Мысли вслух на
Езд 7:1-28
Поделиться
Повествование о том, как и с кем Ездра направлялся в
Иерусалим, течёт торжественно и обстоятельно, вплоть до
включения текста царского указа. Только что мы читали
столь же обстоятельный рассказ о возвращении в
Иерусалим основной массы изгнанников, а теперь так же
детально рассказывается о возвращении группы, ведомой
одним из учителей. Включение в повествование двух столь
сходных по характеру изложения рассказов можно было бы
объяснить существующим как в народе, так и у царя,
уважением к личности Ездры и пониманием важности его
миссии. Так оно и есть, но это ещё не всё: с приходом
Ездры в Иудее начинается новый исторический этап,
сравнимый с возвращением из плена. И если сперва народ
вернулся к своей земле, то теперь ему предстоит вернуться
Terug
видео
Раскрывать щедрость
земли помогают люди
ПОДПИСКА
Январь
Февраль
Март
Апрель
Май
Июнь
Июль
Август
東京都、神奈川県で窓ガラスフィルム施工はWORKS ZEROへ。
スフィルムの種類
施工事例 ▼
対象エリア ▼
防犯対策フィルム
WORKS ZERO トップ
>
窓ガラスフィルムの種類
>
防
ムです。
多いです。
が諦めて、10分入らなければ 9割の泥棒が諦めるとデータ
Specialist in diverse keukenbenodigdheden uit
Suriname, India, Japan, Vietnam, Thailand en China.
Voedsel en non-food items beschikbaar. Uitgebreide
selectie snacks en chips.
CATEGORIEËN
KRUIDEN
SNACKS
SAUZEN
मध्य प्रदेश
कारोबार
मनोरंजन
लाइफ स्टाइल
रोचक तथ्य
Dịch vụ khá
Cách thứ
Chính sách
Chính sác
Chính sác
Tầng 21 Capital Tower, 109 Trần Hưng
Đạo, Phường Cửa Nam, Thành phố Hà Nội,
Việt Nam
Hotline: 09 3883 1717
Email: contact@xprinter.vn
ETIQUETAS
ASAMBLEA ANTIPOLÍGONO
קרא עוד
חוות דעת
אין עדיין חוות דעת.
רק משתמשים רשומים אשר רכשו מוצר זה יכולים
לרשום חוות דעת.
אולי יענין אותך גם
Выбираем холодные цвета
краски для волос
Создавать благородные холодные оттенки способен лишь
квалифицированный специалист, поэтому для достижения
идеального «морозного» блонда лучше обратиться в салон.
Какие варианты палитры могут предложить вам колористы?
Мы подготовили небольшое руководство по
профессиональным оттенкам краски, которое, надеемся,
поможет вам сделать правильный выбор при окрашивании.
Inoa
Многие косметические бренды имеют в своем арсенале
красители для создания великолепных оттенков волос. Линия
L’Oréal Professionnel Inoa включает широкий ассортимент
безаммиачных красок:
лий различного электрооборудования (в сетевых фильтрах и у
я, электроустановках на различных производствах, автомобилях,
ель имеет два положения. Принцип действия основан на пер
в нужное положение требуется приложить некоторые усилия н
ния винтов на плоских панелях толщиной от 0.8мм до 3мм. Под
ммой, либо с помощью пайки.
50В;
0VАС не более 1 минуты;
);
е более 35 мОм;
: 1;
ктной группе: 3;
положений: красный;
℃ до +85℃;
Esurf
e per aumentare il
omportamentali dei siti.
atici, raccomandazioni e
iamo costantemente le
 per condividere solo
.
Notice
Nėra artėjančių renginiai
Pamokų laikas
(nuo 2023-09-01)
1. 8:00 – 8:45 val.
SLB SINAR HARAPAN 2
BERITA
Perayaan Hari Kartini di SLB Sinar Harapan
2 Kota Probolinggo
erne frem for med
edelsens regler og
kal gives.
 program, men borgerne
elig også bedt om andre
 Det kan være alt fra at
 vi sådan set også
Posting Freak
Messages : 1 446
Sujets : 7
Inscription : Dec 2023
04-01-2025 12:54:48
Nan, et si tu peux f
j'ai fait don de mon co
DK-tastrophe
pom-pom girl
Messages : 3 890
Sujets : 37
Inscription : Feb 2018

========================================

Exercise instructions: Nothing but an exact transcription of the records is expected.

Solved problem:
Мысли вслух на
Езд 7:1-28
Поделиться
Повествование о том, как и с кем Ездра направлялся в
Иерусалим, течёт торжественно и обстоятельно, вплоть до
включения текста царского указа. Только что мы читали
столь же обстоятельный рассказ о возвращении в
Иерусалим основной массы изгнанников, а теперь так же
детально рассказывается о возвращении группы, ведомой
одним из учителей. Включение в повествование двух столь
сходных по характеру изложения рассказов можно было бы
объяснить существующим как в народе, так и у царя,
уважением к личности Ездры и пониманием важности его
миссии. Так оно и есть, но это ещё не всё: с приходом
Ездры в Иудее начинается новый исторический этап,
сравнимый с возвращением из плена. И если сперва народ
вернулся к своей земле, то теперь ему предстоит вернуться
Terug
видео
Раскрывать щедрость
земли помогают люди
ПОДПИСКА
Январь
Февраль
Март
Апрель
Май
Июнь
Июль
Август
東京都、神奈川県で窓ガラスフィルム施工はWORKS ZEROへ。
スフィルムの種類
施工事例 ▼
対象エリア ▼
防犯対策フィルム
WORKS ZERO トップ
>
窓ガラスフィルムの種類
>
防
ムです。
多いです。
が諦めて、10分入らなければ 9割の泥棒が諦めるとデータ
Specialist in diverse keukenbenodigdheden uit
Suriname, India, Japan, Vietnam, Thailand en China.
Voedsel en non-food items beschikbaar. Uitgebreide
selectie snacks en chips.
CATEGORIEËN
KRUIDEN
SNACKS
SAUZEN
मध्य प्रदेश
कारोबार
मनोरंजन
लाइफ स्टाइल
रोचक तथ्य
Dịch vụ khá
Cách thứ
Chính sách
Chính sác
Chính sác
Tầng 21 Capital Tower, 109 Trần Hưng
Đạo, Phường Cửa Nam, Thành phố Hà Nội,
Việt Nam
Hotline: 09 3883 1717
Email: contact@xprinter.vn
ETIQUETAS
ASAMBLEA ANTIPOLÍGONO
קרא עוד
חוות דעת
אין עדיין חוות דעת.
רק משתמשים רשומים אשר רכשו מוצר זה יכולים
לרשום חוות דעת.
אולי יענין אותך גם
Выбираем холодные цвета
краски для волос
Создавать благородные холодные оттенки способен лишь
квалифицированный специалист, поэтому для достижения
идеального «морозного» блонда лучше обратиться в салон.
Какие варианты палитры могут предложить вам колористы?
Мы подготовили небольшое руководство по
профессиональным оттенкам краски, которое, надеемся,
поможет вам сделать правильный выбор при окрашивании.
Inoa
Многие косметические бренды имеют в своем арсенале
красители для создания великолепных оттенков волос. Линия
L’Oréal Professionnel Inoa включает широкий ассортимент
безаммиачных красок:
лий различного электрооборудования (в сетевых фильтрах и у
я, электроустановках на различных производствах, автомобилях,
ель имеет два положения. Принцип действия основан на пер
в нужное положение требуется приложить некоторые усилия н
ния винтов на плоских панелях толщиной от 0.8мм до 3мм. Под
ммой, либо с помощью пайки.
50В;
0VАС не более 1 минуты;
);
е более 35 мОм;
: 1;
ктной группе: 3;
положений: красный;
℃ до +85℃;
Esurf
e per aumentare il
omportamentali dei siti.
atici, raccomandazioni e
iamo costantemente le
 per condividere solo
.
Notice
Nėra artėjančių renginiai
Pamokų laikas
(nuo 2023-09-01)
1. 8:00 – 8:45 val.
SLB SINAR HARAPAN 2
BERITA
Perayaan Hari Kartini di SLB Sinar Harapan
2 Kota Probolinggo
erne frem for med
edelsens regler og
kal gives.
 program, men borgerne
elig også bedt om andre
 Det kan være alt fra at
 vi sådan set også
Posting Freak
Messages : 1 446
Sujets : 7
Inscription : Dec 2023
04-01-2025 12:54:48
Nan, et si tu peux f
j'ai fait don de mon co
DK-tastrophe
pom-pom girl
Messages : 3 890
Sujets : 37
Inscription : Feb 2018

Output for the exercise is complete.